* What is expected
Exactly reproduce the lines beginning with the line that includes "arc: (185, 198)" and ending with the last line of the data.

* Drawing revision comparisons
=== Begin Enclosure ===
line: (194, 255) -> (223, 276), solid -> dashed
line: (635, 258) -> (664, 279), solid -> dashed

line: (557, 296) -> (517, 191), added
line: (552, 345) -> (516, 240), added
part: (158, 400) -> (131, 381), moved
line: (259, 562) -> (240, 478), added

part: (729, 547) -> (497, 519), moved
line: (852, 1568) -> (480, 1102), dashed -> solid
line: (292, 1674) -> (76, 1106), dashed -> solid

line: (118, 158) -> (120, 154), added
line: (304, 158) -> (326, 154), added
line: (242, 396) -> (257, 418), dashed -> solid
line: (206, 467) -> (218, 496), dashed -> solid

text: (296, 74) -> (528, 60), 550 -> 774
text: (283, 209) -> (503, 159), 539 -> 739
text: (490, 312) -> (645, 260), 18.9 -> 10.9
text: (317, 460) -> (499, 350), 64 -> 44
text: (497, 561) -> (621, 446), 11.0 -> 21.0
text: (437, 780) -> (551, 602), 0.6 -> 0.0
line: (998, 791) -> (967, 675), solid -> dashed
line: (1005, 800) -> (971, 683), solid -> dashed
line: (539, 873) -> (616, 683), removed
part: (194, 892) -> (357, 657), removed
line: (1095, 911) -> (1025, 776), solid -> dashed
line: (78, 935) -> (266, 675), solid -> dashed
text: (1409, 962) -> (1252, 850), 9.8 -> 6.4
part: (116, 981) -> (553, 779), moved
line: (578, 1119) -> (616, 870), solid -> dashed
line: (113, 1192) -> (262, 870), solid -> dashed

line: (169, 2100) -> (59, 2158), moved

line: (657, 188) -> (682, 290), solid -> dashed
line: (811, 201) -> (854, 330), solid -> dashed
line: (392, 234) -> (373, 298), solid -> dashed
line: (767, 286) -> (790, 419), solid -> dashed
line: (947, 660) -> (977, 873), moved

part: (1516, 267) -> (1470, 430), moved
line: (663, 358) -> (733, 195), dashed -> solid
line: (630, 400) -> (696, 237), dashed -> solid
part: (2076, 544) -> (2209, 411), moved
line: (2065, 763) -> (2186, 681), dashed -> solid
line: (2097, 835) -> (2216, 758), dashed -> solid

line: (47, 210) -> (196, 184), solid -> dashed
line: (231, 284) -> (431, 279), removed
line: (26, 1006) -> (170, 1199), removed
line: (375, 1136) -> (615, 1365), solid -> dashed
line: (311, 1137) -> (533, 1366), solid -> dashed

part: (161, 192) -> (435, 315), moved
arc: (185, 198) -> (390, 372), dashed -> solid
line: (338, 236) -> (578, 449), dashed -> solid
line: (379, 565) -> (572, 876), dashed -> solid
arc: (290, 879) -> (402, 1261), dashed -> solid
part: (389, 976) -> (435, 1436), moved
=== End Enclosure ===
* Task output
arc: (185, 198) -> (390, 372), dashed -> solid
line: (338, 236) -> (578, 449), dashed -> solid
line: (379, 565) -> (572, 876), dashed -> solid
arc: (290, 879) -> (402, 1261), dashed -> solid
part: (389, 976) -> (435, 1436), moved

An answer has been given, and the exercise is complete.